Nereye bağlayacağız…?

Kerem İşkan

Hoca bir gün Timur Han’ın adamlarından birine sorar…

***

“-Kimin mezhebindensin?”

***
Adam elini göğsüne götürüp kuvvetli bir sesle;  “-Emir Timur’un” demiş…

***
Orada bulunanlardan biri seslenmiş; “-Hoca efendi, bir de peygamberini sor bakalım!”

***
Nasreddin Hoca yüzünü ekşiterek cevap verir;  “-İmamı Topal Timur olursa, başka bir şey sormaya gerek yok…”

* * * * * * * * *

> Yapılacaklar:
[1] Listenin başından "r8 \tuplet 3/2" ifadesini içeren satıra kadar, iki uçtaki satırlar da dahil olmak üzere listedeki satırları birebir yineleyin ve resimleri cevaba almayın.
[2] Hoca ile Timur'un adamı üzerine olan metnin devamını, kaldığı yerden başlayarak yazın.

> Verilen veriler:
* * * * * * * * *

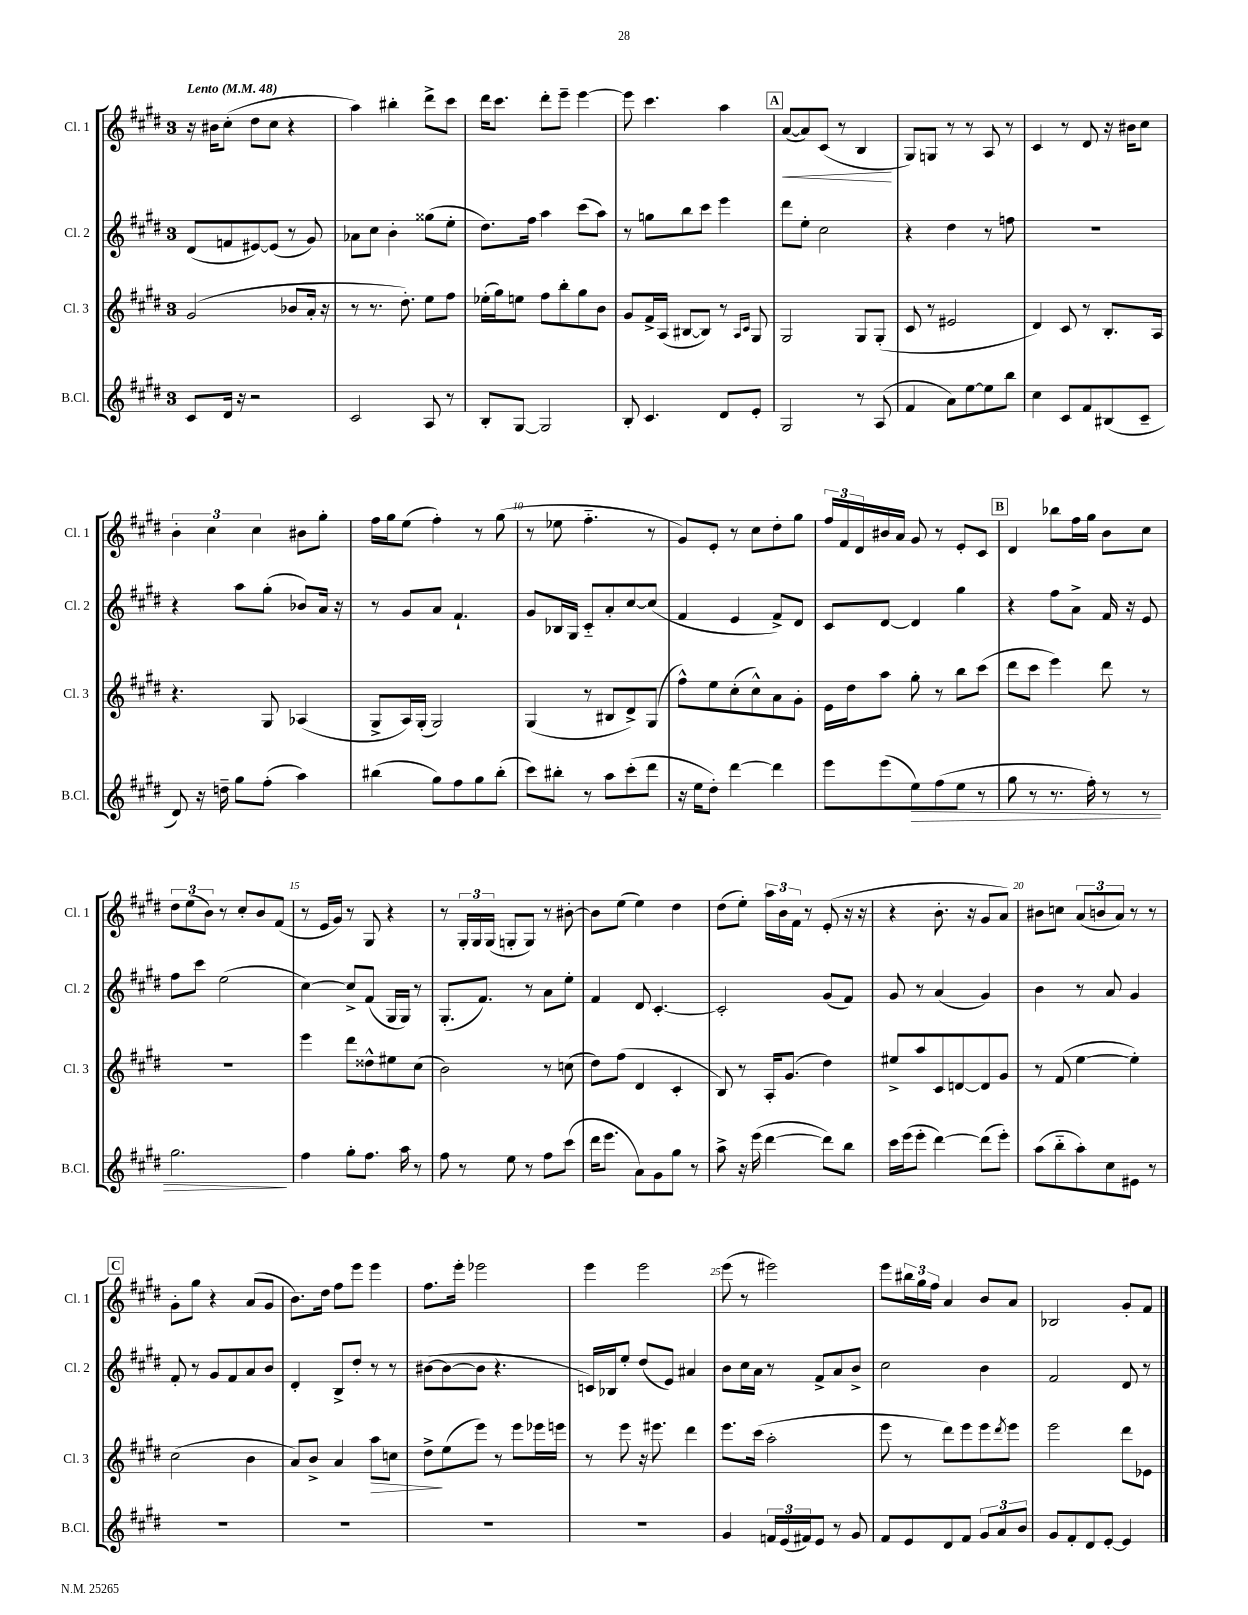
<<
\new StaffGroup <<
\new Staff = "s0" \with { instrumentName = "Cl. 1" shortInstrumentName = "Cl. 1" } {
    \clef treble \key e \major \once \override Staff.TimeSignature.style = #'single-digit \time 3/4 \tempo "Lento" 4 = 48
    r16 bis'16 cis''8-.( dis''8 cis''8 r4 |
    a''4) bis''4-. dis'''8-> cis'''8 |
    dis'''16 cis'''8. dis'''8-. e'''8-- e'''4~ |
    e'''8 cis'''4. a''4 |
    \mark \markup { \box "A" } a'8~\<( a'8) cis'8( r8 b4\! |
    gis8) g8 r8 r8 a8 r8 |
    cis'4 r8 dis'8 r16 bis'16 cis''8 |
    \tuplet 3/2 { b'4-. cis''4 cis''4 } bis'8 gis''8-. |
    fis''16 gis''16 e''8( fis''4-.) r8 gis''8( |
    r8 ees''8 fis''4.-_ r8 |
    gis'8) e'8-. r8 cis''8 dis''8-. gis''8 |
    \tuplet 3/2 { fis''16 fis'16 dis'16 } bis'16 a'16 gis'8 r8 e'8-. cis'8 |
    \mark \markup { \box "B" } dis'4 bes''8 fis''16 gis''16 b'8 cis''8 |
    \tuplet 3/2 { dis''8 e''8( b'8) } r8 cis''8-. b'8 fis'8( |
    r8 e'16 gis'16) r8 gis8 r4 |
    r8 \tuplet 3/2 { gis16-. gis16 gis16( } g8-. g8) r8 bis'8~-. |
    bis'8 e''8( e''4) dis''4 |
    dis''8( e''8-.) \tuplet 3/2 { a''16 b'16 fis'16 } r8 e'8-.( r16 r16 |
    r4 b'8.-. r16 gis'8 a'8) |
    bis'8 c''8 \tuplet 3/2 { a'8( b'8 a'8) } r8 r8 |
    \mark \markup { \box "C" } gis'8-. gis''8 r4 a'8( gis'8 |
    b'8.) dis''16 fis''8 e'''8 e'''4 |
    fis''8. e'''16-. ees'''2 |
    e'''4 e'''2 |
    e'''8( r8 eis'''2) |
    e'''8 \tuplet 3/2 { bis''16 gis''16 fis''16 } a'4 b'8 a'8 |
    bes2 gis'8-. fis'8 \bar "|." |
}
\new Staff = "s1" \with { instrumentName = "Cl. 2" shortInstrumentName = "Cl. 2" } {
    \clef treble \key e \major \once \override Staff.TimeSignature.style = #'single-digit \time 3/4
    dis'8( f'8 eis'8~) eis'8( r8 gis'8) |
    aes'8 cis''8 b'4-. gisis''8( e''8-. |
    dis''8.) fis''16 a''4 cis'''8( a''8) |
    r8 g''8 b''8 cis'''8 e'''4 |
    \mark \markup { \box "A" } dis'''8 e''8-. cis''2 |
    r4 dis''4 r8 f''8 |
    R2. |
    r4 a''8 gis''8-.( bes'8) a'16 r16 |
    r8 gis'8 a'8 fis'4.-! |
    gis'8 bes16 gis16 cis'8-_ a'8-. cis''8~ cis''8( |
    fis'4 e'4 fis'8->) dis'8 |
    cis'8 dis'8~ dis'4 gis''4 |
    \mark \markup { \box "B" } r4 fis''8 a'8-> fis'16 r16 e'8 |
    fis''8 cis'''8 e''2( |
    cis''4~) cis''8-> fis'8( gis16 gis16) r8 |
    gis8.-.( fis'8.) r8 a'8 e''8-. |
    fis'4 dis'8 cis'4.~-. |
    cis'2-. gis'8( fis'8) |
    gis'8 r8 a'4( gis'4) |
    b'4 r8 a'8 gis'4 |
    \mark \markup { \box "C" } fis'8-. r8 gis'8 fis'8 a'8 b'8 |
    dis'4-. b8-> dis''8-. r8 r8 |
    bis'8~( bis'8~ bis'8 r4. |
    c'16) bes16 e''8-. dis''8( e'8) ais'4 |
    b'8 cis''16 a'16 r8 fis'8-> a'8 b'8-> |
    cis''2 b'4 |
    fis'2 dis'8 r8 \bar "|." |
}
\new Staff = "s2" \with { instrumentName = "Cl. 3" shortInstrumentName = "Cl. 3" } {
    \clef treble \key e \major \once \override Staff.TimeSignature.style = #'single-digit \time 3/4
    gis'2( bes'8 a'16-. r16 |
    r8 r8. dis''8.-.) e''8 fis''8 |
    ees''16-.( gis''16) e''8 fis''8 b''8-. gis''8 b'8 |
    gis'8 fis'16-> a16( bis8~ bis8) r8 \grace { a16 cis'16 } gis8 |
    \mark \markup { \box "A" } gis2 gis8 gis8-.( |
    cis'8 r8 eis'2 |
    dis'4) cis'8 r8 b8.-. a16 |
    r4. gis8 aes4( |
    gis8-> a16) gis16-.( gis2) |
    gis4( r8 bis8 dis'8->) gis8( |
    fis''8-^) e''8 cis''8-.( cis''8-^) a'8 gis'8-. |
    e'16 dis''16 a''8 gis''8-. r8 b''8 cis'''8( |
    \mark \markup { \box "B" } dis'''8 cis'''8 e'''4) dis'''8 r8 |
    R2. |
    e'''4 dis'''8 disis''8-^ eis''8 cis''8( |
    b'2) r8 c''8( |
    dis''8) fis''8( dis'4 cis'4-. |
    b8) r8 a16-. gis'8.( dis''4) |
    eis''8-> a''8 cis'8 d'8~ d'8 gis'8 |
    r8 fis'8( e''4~ e''4-.) |
    \mark \markup { \box "C" } cis''2( b'4 |
    a'8) b'8-> a'4 a''8\> c''8 |
    dis''8->\! e''8( e'''8) r8 e'''8 ees'''16 e'''16 |
    r8 e'''8 r16 eis'''8. dis'''4 |
    e'''8. cis'''16( a''2-. |
    e'''8 r8 dis'''8) e'''8 e'''8 \acciaccatura { dis'''8 } e'''8 |
    e'''2 dis'''8 ees'8 \bar "|." |
}
\new Staff = "s3" \with { instrumentName = "B.Cl." shortInstrumentName = "B.Cl." } {
    \clef treble \key e \major \once \override Staff.TimeSignature.style = #'single-digit \time 3/4
    cis'8 dis'16 r16 r2 |
    cis'2 a8 r8 |
    b8-. gis8~ gis2 |
    b8-. cis'4. dis'8 e'8-. |
    \mark \markup { \box "A" } gis2 r8 a8( |
    fis'4 a'8) e''8~ e''8 b''8 |
    cis''4 cis'8 fis'8 bis8( cis'8-- |
    dis'8) r16 d''16-- gis''8 fis''8-.( a''4) |
    bis''4( gis''8) fis''8 gis''8 bis''8-.( |
    cis'''8) bis''8-. r8 a''8 cis'''8-.( dis'''8 |
    r16 e''16 dis''8-.) dis'''4~ dis'''4 |
    e'''8 e'''8( e''8\>) fis''8( e''8 r8 |
    \mark \markup { \box "B" } gis''8 r8 r8. fis''16-.) r8 r8 |
    gis''2.\! |
    fis''4 gis''8-. fis''8. a''16 r8 |
    fis''8 r8 e''8 r8 fis''8 cis'''8( |
    dis'''16 e'''8. a'8) gis'8 gis''8 r8 |
    a''8-> r16 e'''16( dis'''4~ dis'''8) b''8 |
    cis'''16 e'''16( e'''8-. dis'''4~) dis'''8( e'''8-.) |
    a''8( b''8-_ a''8-.) cis''8 eis'8 r8 |
    \mark \markup { \box "C" } R2. |
    R2. |
    R2. |
    R2. |
    gis'4 \tuplet 3/2 { f'16 e'16( fis'16) } e'8 r8 gis'8 |
    fis'8 e'8 dis'8 fis'8 \tuplet 3/2 { gis'8 a'8 b'8 } |
    gis'8 fis'8-. dis'8 e'8~-. e'4 \bar "|." |
}
>>
>>
\layout { \context { \Score \override BarNumber.break-visibility = ##(#f #t #t) barNumberVisibility = #(every-nth-bar-number-visible 5) } }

* * * * * * * * *

> Alıştırma cevapları:
[1]
<<
\new StaffGroup <<
\new Staff = "s0" \with { instrumentName = "Cl. 1" shortInstrumentName = "Cl. 1" } {
    \clef treble \key e \major \once \override Staff.TimeSignature.style = #'single-digit \time 3/4 \tempo "Lento" 4 = 48
    r16 bis'16 cis''8-.( dis''8 cis''8 r4 |
    a''4) bis''4-. dis'''8-> cis'''8 |
    dis'''16 cis'''8. dis'''8-. e'''8-- e'''4~ |
    e'''8 cis'''4. a''4 |
    \mark \markup { \box "A" } a'8~\<( a'8) cis'8( r8 b4\! |
    gis8) g8 r8 r8 a8 r8 |
    cis'4 r8 dis'8 r16 bis'16 cis''8 |
    \tuplet 3/2 { b'4-. cis''4 cis''4 } bis'8 gis''8-. |
    fis''16 gis''16 e''8( fis''4-.) r8 gis''8( |
    r8 ees''8 fis''4.-_ r8 |
    gis'8) e'8-. r8 cis''8 dis''8-. gis''8 |
    \tuplet 3/2 { fis''16 fis'16 dis'16 } bis'16 a'16 gis'8 r8 e'8-. cis'8 |
    \mark \markup { \box "B" } dis'4 bes''8 fis''16 gis''16 b'8 cis''8 |
    \tuplet 3/2 { dis''8 e''8( b'8) } r8 cis''8-. b'8 fis'8( |
    r8 e'16 gis'16) r8 gis8 r4 |
    r8 \tuplet 3/2 { gis16-. gis16 gis16( } g8-. g8) r8 bis'8~-. |

[2]
***

Özellikle son dönem, envai çeşit rezaletle medyada boy gösteren, yaptıklarıyla samimi Müslümanların nefretini toplayan çakma hocaların, mezhebini ve itikadını merak edenlere ithaf edelim bu fıkrayı…

***

Adamın biri bir gün kafayı iyice çekip eve doğru yola koyulmuş ve önündeki çukuru görmeden güm diye derinliği iki adam boyunu aşan kuyunun içine yuvarlanmış…

***
Başlamış bağırmaya; “-Kimse yok muuuu?  Kimse yok muuuu…?"

***
Bu arada sabah namazından camiden dönen Hacıemmi’nin biri sesi duymuş… Gelip bakmış ki adam zurna gibi sarhoş…

***

Kuyunun başına eğilerek seslenmiş; "-Bak hemşerim seni bu çukurdan çıkarırım ammma bana bazı sözler vermen lazım…”

***

Adam çaresiz; “Ne sözü vereyim?”

***
Hacıemmi sıralamış; “-Birrr, bir daha içmeyeceksin.."

***

Adam şaşkın; “Eee?”

***

Hacıemmi başlamış şartlarını sıralamaya; “-İkii, namaz kılacaksın, üççç, zekat verecen, dörttt, kul hakkına riayet edeceksin, beeşşş…”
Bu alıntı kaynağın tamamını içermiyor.